A day after The Indian Express reported that a missing elephant, which had the Delhi Police and wildlife officials on its tail for over two months, had been kept in hiding in the national capital all along, police and the wildlife department intensified their search operations.
Wildlife officials Tuesday claimed that 35-year-old Laxmi, Delhi’s last elephant that has been missing since July 6, was last kept hidden in I P Extension, Patparganj, for around 10-15 days — less than a kilometre from the office of the DCP (East).
After receiving information that she was kept there, forest and wildlife officials said they rushed to the spot around 2 pm. But by the time they arrived at the spot, which they said was vacant land opposite a banquet hall, Laxmi and its caretaker were gone. All that remained was elephant dung, officials said.
An officer from the department, who was part of the search operation, said, “Local people, including security guards, told us that the elephant was being kept here for 10-15 days… The land does not have fencing or a boundary (wall) but has tall grass.”
He added that four teams were formed later to comb through the Yamuna floodplains from Mayur Vihar Phase 1 to Akshardham, but Laxmi could not be found. The operation will continue Wednesday.
A senior Delhi Police officer said, “The wildlife department received information that the elephant was sighted in East Delhi Tuesday and we had a joint-team working with them to trace it. We will continue our efforts and we are also trying to find Yusuf Ali.”
The Indian Express had met Ali, who claims to be the animal’s owner and has been with the elephant for the last two months, on Monday.
“After the incident on July 6, we went into hiding. I hid Laxmi in the forests near the banks of the Yamuna for a few days while I kept shifting homes, staying with my relatives here,” he had claimed.
Laxmi was reported missing after wildlife officials had gone to seize it from the banks of the Yamuna near ITO. During the operation, there was a scuffle between officials and the family that was taking care of Laxmi, in the course of which the elephant’s mahout fled with it.
The department has alleged its officers were attacked by members of the family.

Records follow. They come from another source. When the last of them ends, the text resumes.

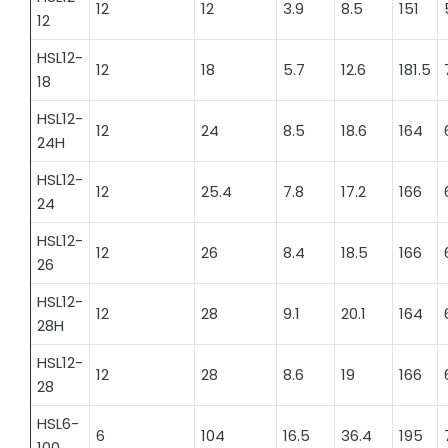
12
12
3.9
8.5
151
12
HSL12-
12
18
5.7
12.6
181.5
18
HSL12-
12
24
8.5
18.6
164
24H
HSL12-
12
25.4
7.8
17.2
166
24
HSL12-
12
26
8.4
18.5
166
26
HSL12-
12
28
9.1
20.1
164
28H
HSL12-
12
28
8.6
19
166
28
HSL6-
6
104
16.5
36.4
195
100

Later that month, a letter was sent to chief wildlife wardens across the country with the description of the elephant to help trace it.
Meanwhile, within the family that has taken care of Laxmi, a rift has emerged over who owns the animal. Relatives alleged that Yusuf is not the actual owner. Mahboob Ali (29) claimed Yusuf took hold of Laxmi illegally after his father and Yusuf’s brother, Yaqoob Ali, died in 2014. He claimed the elephant’s ownership certificate is in his father’s name. Ali denies this and claims the elephant was given to him when his father divided his assets in 2003.
Mahboob also said they have filed a civil case for taking back possession of Laxmi from Yusuf, along with a criminal case against him for allegedly taking hold of the elephant illegally.
“If Laxmi is seized by the department, it would become another lengthy process of trying to get the elephant back… Though, I would still make a request to the government,” Mahboob said.